Remove the mixture from the heat and add in the berries.  Don't over stir, just fold them well.

Continue with making of the pie:  Roll out 1 disk of dough on a lightly floured surface to a 13" round (about 1/4" thick).  Slide onto a parchment-lined baking sheet and chill while you roll out remaining dough to a rectangle, measuring 8" x 14" to make lattice top.  Cut this dough on the long side into strips, each strip measuring 2" x 14".  You want the strips to be a bit longer than the diameter of the pie round.  Any excess strip can be cut with scissors later.  Slide strips onto parchment-lined baking sheet and chill.

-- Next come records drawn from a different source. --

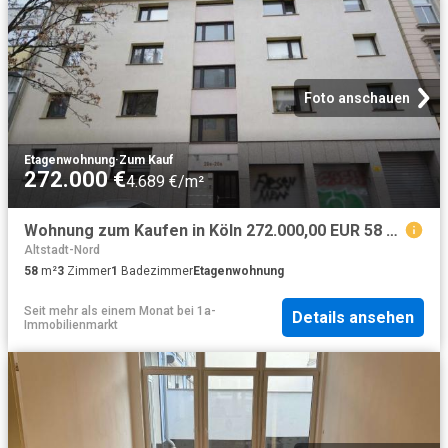
Foto anschauen
Etagenwohnung
·
Zum Kauf
272.000 €
4.689 €/m²
Wohnung zum Kaufen in Köln 272.000,00 EUR 58 m²
Altstadt-Nord
58
m²
3
Zimmer
1
Badezimmer
Etagenwohnung
Seit mehr als einem Monat
bei
1a-
Details ansehen
Immobilienmarkt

Transfer the round dough into a pie dish; lift up edges to allow dough to slump down into dish.  Scrape in the filling.  Beat in 1 large egg with 1 teaspoon water in a small bowl.  Brush outer edge of bottom dough with half of the egg wash; then weave lattice strips over filling.  Cut excess strips and press each strip to the edges.  Fold over the rest of the dough that's hanging out on the dish.  Brush pie with remaining egg wash and sprinkle with 2 Tablespoons demerara or granulated sugar.

Preheat oven to 350F.  Line a rimmed baking sheet with foil and set pie dish on top.  Bake pie until crust is deep golden brown on top and bottom and juices are bubbling, about 1 to 1 1/2 hours.  If the top is browning too quickly, cover it with aluminum foil loosely.  Let the pie cool at least 4 hours before slicing.